_DATA TO PROCESS_:
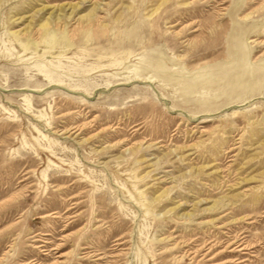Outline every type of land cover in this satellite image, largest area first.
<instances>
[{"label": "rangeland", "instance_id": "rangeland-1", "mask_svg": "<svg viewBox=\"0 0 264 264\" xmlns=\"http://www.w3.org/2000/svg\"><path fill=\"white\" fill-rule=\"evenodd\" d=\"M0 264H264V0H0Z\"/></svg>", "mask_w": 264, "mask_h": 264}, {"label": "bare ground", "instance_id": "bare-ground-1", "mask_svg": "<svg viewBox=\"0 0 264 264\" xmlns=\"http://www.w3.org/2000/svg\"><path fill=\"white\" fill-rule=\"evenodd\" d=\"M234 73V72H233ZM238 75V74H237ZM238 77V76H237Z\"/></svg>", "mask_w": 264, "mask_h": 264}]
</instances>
--
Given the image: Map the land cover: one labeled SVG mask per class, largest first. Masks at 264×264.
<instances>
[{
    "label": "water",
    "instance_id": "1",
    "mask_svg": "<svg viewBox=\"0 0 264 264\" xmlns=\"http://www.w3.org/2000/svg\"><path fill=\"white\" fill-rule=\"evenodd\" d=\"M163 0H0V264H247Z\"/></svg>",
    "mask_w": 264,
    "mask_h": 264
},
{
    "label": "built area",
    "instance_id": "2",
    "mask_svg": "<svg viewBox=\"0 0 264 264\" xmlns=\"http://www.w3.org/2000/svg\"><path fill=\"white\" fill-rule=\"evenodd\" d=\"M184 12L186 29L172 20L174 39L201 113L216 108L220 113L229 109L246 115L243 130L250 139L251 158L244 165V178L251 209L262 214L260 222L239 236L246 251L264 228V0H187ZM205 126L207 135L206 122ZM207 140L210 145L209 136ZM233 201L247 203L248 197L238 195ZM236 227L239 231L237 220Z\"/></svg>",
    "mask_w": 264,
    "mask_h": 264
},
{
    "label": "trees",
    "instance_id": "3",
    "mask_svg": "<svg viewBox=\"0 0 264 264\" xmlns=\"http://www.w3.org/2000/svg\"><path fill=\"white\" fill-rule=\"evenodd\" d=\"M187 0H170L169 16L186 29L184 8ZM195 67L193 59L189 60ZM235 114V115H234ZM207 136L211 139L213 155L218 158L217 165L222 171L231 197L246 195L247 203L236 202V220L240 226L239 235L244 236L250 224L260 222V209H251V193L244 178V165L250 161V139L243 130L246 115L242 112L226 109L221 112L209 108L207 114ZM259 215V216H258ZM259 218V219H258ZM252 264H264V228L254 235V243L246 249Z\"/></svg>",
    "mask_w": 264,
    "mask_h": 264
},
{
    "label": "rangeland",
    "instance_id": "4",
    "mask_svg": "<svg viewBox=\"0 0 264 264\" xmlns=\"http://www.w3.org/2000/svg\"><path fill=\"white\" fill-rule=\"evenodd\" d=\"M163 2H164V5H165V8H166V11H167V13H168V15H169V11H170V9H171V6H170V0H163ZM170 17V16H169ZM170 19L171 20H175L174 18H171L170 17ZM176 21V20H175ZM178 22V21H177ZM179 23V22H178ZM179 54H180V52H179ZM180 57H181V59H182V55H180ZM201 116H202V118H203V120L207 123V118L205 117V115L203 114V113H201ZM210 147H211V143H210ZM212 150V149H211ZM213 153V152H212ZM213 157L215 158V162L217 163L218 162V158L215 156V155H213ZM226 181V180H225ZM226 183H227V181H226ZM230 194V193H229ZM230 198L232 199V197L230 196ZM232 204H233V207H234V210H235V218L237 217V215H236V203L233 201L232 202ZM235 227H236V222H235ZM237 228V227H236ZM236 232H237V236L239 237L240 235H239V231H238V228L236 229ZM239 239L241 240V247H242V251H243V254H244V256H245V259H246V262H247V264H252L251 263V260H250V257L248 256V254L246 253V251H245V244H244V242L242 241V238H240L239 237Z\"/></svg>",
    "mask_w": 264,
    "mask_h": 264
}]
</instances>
==
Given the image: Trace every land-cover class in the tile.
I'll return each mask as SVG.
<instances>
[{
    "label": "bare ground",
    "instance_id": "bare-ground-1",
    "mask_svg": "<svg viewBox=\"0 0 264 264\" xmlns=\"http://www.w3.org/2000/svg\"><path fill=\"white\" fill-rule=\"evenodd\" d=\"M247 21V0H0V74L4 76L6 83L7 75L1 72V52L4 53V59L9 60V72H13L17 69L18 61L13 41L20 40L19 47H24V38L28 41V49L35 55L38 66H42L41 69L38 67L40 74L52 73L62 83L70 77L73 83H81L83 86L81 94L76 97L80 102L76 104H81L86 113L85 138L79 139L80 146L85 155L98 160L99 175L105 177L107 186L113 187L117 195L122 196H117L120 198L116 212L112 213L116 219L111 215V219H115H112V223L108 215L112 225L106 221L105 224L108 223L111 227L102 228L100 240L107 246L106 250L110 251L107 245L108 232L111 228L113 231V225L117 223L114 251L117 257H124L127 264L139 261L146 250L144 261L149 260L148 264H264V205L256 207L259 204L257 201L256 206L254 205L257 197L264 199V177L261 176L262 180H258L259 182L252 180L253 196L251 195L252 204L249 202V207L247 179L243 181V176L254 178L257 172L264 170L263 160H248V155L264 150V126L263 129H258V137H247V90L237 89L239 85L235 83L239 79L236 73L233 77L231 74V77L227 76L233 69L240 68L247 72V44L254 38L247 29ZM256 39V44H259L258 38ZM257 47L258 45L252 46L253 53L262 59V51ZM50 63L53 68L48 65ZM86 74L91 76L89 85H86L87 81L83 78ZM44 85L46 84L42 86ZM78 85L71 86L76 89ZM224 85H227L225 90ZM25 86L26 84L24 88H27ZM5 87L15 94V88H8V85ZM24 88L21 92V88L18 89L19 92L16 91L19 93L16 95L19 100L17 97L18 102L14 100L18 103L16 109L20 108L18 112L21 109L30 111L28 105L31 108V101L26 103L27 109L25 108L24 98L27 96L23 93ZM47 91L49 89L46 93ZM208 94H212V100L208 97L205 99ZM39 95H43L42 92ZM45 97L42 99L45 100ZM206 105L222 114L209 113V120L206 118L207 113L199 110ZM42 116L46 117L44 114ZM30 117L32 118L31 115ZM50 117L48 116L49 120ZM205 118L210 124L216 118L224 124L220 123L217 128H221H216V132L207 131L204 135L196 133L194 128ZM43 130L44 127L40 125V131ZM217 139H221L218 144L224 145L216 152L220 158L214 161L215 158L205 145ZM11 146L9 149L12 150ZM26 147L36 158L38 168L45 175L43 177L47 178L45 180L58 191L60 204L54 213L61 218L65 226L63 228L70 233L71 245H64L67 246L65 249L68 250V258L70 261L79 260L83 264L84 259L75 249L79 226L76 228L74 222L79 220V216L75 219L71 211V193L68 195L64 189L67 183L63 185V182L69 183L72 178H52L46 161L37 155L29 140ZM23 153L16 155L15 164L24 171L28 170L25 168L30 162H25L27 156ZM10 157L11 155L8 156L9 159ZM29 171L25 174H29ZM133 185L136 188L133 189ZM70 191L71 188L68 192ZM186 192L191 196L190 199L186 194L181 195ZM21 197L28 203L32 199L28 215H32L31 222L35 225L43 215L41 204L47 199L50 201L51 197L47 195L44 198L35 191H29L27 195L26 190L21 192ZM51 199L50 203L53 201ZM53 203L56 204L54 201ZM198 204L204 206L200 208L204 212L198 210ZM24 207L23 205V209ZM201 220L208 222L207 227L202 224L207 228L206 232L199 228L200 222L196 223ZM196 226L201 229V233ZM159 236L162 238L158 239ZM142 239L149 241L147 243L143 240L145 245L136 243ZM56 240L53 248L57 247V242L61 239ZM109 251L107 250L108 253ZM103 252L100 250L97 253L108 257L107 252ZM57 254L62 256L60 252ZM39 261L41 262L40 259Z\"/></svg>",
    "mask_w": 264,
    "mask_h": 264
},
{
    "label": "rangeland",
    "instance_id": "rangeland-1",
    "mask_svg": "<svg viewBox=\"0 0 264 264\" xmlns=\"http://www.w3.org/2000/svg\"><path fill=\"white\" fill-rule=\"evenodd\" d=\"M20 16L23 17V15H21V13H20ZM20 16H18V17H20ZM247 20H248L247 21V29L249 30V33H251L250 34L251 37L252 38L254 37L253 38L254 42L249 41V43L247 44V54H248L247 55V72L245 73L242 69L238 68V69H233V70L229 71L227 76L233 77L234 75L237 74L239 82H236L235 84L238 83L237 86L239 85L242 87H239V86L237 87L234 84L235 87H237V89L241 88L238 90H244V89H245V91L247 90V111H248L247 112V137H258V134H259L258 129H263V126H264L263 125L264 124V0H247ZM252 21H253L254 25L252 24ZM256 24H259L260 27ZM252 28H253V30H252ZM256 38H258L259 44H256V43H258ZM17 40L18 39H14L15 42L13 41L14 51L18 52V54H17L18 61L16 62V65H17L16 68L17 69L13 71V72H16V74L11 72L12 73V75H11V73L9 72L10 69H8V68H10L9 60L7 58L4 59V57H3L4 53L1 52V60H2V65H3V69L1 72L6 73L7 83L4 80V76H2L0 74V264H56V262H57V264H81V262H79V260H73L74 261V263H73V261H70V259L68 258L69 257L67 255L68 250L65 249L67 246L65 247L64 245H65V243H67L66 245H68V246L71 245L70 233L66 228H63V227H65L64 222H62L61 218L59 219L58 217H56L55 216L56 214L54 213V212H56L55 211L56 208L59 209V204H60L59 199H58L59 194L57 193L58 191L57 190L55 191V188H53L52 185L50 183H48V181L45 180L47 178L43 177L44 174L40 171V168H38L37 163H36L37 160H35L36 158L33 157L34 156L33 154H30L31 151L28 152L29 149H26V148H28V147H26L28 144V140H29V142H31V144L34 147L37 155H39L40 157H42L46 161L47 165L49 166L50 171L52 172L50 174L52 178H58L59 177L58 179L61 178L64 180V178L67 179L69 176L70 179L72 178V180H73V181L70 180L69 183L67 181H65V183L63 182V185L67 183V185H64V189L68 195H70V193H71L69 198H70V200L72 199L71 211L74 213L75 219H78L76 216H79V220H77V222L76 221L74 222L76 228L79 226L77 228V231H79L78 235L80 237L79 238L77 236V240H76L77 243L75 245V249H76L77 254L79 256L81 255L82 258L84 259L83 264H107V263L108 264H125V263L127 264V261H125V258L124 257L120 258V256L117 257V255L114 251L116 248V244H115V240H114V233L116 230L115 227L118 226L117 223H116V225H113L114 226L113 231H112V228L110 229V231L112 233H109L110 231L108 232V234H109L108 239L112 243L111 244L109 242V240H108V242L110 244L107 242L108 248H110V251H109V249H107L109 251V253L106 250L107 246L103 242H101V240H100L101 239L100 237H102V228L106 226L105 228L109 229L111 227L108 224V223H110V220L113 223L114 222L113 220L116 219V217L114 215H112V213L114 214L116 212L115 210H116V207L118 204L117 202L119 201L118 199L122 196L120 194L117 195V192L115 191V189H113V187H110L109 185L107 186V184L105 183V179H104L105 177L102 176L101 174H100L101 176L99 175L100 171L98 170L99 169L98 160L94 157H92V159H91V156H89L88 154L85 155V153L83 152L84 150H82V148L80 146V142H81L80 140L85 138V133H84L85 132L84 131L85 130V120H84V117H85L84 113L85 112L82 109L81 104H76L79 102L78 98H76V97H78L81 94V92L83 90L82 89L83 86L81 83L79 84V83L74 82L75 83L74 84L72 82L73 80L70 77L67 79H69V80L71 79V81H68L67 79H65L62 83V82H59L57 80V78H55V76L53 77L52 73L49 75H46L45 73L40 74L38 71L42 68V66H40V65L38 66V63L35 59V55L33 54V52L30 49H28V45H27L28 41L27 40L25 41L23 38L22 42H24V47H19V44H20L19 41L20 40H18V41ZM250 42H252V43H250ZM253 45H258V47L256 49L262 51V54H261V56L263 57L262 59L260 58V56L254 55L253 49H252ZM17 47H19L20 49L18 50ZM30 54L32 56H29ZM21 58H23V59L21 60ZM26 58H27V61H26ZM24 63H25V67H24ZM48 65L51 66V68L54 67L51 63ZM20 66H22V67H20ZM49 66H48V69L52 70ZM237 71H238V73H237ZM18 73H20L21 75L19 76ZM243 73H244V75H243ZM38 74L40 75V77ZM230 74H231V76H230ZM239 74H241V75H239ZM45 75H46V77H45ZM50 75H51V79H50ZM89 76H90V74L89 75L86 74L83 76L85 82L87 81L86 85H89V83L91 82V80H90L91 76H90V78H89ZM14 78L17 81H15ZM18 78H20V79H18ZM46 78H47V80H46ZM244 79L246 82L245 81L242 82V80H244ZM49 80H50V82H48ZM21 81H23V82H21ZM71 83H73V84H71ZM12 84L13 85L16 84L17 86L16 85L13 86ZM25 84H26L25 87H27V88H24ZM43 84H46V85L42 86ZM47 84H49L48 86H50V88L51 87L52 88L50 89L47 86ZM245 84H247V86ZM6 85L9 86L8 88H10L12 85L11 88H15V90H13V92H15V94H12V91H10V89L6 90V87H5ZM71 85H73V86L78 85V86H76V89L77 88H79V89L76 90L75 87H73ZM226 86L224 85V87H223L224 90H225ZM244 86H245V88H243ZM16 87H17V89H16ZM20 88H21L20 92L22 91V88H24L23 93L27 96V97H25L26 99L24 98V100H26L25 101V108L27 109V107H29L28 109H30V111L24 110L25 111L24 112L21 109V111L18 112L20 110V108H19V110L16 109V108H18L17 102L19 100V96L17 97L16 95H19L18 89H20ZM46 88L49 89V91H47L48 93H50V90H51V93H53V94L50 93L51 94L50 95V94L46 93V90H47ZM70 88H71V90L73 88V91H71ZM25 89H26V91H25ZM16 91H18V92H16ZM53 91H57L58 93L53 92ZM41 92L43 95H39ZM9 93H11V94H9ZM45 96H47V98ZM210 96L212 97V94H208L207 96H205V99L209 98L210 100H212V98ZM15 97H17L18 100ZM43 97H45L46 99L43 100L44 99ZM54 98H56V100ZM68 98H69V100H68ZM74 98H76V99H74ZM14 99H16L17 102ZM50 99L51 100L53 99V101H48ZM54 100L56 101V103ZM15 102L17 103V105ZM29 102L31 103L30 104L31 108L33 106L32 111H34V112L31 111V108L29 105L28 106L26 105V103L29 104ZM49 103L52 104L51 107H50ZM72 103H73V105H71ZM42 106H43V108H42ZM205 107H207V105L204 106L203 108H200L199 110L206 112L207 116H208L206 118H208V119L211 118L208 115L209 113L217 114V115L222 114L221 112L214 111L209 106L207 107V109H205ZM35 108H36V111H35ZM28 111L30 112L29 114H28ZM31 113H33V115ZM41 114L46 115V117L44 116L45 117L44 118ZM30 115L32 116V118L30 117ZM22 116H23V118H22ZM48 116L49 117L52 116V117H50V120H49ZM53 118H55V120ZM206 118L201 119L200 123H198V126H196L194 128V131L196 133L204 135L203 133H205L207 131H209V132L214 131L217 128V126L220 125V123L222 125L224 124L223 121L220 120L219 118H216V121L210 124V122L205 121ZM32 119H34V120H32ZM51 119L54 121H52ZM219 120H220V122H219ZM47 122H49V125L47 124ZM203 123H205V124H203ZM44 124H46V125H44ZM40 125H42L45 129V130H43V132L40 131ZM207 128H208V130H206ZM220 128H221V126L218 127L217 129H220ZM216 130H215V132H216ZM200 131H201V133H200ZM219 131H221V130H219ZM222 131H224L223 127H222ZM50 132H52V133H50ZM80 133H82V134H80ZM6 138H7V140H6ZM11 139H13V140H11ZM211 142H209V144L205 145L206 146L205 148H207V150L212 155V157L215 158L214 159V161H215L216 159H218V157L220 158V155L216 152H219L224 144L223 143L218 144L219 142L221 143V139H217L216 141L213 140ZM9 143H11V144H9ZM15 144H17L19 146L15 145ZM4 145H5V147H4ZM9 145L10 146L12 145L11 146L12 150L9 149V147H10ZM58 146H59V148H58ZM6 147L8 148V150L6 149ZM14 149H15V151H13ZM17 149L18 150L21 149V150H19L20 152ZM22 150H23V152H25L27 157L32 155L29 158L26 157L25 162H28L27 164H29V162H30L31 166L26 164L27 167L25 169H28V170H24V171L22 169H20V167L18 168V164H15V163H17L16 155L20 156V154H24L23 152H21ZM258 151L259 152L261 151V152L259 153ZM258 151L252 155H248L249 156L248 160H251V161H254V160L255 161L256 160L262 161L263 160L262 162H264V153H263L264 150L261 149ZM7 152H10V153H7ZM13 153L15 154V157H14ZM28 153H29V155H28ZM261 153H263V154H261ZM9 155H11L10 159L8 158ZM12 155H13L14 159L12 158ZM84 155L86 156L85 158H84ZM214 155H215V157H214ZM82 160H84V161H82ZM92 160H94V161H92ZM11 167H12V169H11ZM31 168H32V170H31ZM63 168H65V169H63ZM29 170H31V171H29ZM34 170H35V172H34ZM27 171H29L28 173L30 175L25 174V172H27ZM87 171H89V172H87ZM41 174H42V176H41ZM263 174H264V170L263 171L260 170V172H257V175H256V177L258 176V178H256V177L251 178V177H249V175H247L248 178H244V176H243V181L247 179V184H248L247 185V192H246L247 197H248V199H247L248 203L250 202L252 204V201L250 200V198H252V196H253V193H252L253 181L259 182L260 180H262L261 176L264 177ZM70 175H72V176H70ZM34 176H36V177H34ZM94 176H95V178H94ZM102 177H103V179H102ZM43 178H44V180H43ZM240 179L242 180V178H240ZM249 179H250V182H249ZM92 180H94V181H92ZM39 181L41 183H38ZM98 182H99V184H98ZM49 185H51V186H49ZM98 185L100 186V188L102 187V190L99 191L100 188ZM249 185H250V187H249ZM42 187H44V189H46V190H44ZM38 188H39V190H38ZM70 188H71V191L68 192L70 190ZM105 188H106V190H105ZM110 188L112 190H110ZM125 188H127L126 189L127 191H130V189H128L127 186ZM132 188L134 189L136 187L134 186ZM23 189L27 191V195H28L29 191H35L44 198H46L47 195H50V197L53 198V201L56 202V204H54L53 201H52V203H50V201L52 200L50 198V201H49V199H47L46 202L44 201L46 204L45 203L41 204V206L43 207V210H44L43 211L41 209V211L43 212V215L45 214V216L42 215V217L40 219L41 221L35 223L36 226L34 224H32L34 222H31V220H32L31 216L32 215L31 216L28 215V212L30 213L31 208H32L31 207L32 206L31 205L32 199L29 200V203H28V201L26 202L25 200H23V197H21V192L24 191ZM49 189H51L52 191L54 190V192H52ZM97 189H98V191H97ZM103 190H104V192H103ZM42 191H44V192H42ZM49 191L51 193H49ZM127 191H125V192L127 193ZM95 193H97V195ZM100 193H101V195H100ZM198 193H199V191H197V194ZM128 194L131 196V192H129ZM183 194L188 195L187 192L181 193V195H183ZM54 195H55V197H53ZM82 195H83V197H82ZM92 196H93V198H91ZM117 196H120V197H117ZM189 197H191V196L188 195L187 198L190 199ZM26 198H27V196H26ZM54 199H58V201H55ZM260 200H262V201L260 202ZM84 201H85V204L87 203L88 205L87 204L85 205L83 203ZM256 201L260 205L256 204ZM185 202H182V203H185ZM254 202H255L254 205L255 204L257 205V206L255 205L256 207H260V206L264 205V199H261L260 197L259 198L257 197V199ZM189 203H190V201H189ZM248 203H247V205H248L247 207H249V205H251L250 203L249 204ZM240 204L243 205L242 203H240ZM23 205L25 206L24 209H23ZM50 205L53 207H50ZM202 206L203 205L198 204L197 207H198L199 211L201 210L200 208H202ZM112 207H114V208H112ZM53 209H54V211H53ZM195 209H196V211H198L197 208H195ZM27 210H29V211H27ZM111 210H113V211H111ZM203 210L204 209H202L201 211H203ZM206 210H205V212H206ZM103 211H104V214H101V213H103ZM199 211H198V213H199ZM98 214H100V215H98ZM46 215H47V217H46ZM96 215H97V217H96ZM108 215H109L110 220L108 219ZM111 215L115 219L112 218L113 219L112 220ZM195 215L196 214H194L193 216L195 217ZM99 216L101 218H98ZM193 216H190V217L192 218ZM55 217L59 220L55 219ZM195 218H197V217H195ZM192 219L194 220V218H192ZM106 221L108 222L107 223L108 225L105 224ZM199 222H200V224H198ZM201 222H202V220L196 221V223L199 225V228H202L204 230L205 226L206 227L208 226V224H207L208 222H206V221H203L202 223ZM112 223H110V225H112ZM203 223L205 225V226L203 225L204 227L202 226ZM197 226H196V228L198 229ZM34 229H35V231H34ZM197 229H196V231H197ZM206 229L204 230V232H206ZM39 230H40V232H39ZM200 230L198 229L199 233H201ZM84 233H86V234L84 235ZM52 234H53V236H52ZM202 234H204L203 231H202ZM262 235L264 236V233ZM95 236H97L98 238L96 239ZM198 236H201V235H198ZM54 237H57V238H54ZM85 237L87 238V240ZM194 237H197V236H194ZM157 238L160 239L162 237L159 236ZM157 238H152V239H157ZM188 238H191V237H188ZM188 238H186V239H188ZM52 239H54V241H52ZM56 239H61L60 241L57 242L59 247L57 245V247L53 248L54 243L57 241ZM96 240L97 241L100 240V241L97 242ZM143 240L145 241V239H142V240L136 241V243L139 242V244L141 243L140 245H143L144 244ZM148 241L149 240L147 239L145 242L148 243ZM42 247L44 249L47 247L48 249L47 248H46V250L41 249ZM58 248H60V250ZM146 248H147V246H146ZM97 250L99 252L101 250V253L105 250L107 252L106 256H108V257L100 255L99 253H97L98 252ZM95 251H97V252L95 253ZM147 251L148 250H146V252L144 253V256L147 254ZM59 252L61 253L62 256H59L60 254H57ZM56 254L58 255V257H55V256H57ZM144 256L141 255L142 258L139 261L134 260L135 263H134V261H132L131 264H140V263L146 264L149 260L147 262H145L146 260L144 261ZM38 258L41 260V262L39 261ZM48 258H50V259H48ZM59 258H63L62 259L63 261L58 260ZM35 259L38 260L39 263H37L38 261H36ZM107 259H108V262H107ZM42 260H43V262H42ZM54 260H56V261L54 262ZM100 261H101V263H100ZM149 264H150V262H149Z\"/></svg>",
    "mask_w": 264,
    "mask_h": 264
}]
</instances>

_THE TASK_:
Which lines in the data above contain the string "ground"? Locate each one and copy the whole line. Uppercase and lowercase count as different.

_REPLY_:
[{"label": "rangeland", "instance_id": "rangeland-1", "mask_svg": "<svg viewBox=\"0 0 264 264\" xmlns=\"http://www.w3.org/2000/svg\"><path fill=\"white\" fill-rule=\"evenodd\" d=\"M0 264H264V0H0Z\"/></svg>", "mask_w": 264, "mask_h": 264}, {"label": "bare ground", "instance_id": "bare-ground-1", "mask_svg": "<svg viewBox=\"0 0 264 264\" xmlns=\"http://www.w3.org/2000/svg\"><path fill=\"white\" fill-rule=\"evenodd\" d=\"M234 73V72H233ZM238 75V74H237ZM238 77V76H237Z\"/></svg>", "mask_w": 264, "mask_h": 264}]
    "label": "bare ground",
    "instance_id": "bare-ground-1",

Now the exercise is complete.